Challenge –
Please go through the stretch of the listing from the line containing "pose: elev=140.7 azim=55.5" through the end of the listing, and give those lines again with "pose" switched to "view" everywhere, leaving everything else unchanged.

==== Exercise material

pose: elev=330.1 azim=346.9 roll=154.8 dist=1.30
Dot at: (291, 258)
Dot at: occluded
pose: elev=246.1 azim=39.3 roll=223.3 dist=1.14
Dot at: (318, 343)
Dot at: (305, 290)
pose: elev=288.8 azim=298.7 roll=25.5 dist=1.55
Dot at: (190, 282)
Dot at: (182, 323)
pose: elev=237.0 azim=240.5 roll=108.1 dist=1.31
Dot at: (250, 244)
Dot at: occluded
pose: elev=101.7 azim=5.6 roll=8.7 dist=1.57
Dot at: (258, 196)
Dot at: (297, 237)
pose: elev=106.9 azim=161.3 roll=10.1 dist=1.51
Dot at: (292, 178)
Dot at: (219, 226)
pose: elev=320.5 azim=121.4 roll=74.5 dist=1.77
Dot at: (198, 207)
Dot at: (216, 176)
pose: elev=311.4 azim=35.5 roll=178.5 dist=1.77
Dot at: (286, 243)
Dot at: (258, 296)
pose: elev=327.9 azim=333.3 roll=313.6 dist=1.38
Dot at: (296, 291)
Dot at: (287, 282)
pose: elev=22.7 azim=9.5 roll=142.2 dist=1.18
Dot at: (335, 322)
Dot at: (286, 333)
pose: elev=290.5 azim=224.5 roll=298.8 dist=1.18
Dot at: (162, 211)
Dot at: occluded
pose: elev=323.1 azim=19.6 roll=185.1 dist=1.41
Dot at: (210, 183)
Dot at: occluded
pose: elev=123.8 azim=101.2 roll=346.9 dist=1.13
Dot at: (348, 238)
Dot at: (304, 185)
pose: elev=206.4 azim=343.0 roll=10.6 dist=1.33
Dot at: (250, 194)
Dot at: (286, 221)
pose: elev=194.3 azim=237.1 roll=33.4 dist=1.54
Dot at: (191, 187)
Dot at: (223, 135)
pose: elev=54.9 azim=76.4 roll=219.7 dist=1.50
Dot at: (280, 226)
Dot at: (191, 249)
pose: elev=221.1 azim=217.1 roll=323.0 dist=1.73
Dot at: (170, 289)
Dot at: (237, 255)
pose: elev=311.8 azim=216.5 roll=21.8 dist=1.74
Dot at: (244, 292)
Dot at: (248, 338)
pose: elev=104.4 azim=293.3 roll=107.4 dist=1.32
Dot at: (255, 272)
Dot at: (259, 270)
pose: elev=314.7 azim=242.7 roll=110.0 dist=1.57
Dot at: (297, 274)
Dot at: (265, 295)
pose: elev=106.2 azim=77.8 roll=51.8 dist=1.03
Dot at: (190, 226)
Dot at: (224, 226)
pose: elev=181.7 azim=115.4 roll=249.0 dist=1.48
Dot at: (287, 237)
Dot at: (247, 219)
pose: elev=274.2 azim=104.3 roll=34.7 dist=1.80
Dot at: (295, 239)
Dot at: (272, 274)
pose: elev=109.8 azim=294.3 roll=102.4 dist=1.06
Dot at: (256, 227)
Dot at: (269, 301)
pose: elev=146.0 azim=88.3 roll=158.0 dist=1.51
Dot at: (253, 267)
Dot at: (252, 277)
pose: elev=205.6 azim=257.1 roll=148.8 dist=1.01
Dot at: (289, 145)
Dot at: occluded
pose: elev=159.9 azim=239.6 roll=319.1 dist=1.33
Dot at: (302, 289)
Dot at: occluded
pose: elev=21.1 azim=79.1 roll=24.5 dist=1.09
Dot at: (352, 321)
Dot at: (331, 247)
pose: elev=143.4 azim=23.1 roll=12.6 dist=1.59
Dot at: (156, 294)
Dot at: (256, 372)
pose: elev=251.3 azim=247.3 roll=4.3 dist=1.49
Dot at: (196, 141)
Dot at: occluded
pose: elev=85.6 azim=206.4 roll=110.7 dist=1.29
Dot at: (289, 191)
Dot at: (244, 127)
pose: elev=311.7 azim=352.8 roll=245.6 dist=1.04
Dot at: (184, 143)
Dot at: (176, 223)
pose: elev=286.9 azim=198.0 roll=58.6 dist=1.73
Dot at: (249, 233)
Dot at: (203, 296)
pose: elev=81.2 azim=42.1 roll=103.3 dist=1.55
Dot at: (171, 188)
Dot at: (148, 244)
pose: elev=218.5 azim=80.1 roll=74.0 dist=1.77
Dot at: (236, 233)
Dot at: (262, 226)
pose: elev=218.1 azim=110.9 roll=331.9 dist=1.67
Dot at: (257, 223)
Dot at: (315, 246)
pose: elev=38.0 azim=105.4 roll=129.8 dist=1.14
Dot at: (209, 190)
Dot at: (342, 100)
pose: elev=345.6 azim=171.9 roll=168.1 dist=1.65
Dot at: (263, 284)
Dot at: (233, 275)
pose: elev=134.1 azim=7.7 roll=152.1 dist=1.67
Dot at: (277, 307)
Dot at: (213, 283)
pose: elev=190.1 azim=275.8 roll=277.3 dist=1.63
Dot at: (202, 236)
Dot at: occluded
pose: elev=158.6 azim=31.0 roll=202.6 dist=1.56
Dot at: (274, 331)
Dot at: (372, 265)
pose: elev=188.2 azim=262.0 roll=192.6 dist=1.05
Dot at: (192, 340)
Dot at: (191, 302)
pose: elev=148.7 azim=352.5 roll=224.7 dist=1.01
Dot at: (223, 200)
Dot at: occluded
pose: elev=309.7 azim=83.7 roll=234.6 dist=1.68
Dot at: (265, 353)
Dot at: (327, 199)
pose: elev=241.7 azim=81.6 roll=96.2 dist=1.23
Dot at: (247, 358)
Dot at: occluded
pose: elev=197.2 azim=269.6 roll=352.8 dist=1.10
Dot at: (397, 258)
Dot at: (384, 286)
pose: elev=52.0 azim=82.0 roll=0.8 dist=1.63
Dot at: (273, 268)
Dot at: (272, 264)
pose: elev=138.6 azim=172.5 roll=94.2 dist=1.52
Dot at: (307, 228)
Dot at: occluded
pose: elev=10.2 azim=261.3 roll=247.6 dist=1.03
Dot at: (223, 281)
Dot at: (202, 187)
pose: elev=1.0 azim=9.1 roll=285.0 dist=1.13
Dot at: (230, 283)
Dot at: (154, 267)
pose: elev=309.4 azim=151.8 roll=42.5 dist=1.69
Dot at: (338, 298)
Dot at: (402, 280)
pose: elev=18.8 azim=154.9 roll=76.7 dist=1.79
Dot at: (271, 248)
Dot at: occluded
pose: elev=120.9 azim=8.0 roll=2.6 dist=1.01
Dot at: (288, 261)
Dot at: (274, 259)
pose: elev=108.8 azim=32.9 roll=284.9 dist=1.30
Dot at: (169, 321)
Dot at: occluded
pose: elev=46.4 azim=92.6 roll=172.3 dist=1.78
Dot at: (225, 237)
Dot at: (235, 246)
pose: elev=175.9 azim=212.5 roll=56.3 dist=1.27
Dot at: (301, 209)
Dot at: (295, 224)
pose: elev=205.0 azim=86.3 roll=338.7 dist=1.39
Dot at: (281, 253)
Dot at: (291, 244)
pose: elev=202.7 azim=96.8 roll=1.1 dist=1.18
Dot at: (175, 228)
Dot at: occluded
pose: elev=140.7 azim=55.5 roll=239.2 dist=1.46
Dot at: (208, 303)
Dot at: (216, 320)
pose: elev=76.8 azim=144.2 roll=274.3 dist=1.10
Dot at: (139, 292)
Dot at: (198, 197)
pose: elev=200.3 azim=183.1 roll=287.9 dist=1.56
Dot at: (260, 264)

========

Correct answer –
view: elev=140.7 azim=55.5 roll=239.2 dist=1.46
Dot at: (208, 303)
Dot at: (216, 320)
view: elev=76.8 azim=144.2 roll=274.3 dist=1.10
Dot at: (139, 292)
Dot at: (198, 197)
view: elev=200.3 azim=183.1 roll=287.9 dist=1.56
Dot at: (260, 264)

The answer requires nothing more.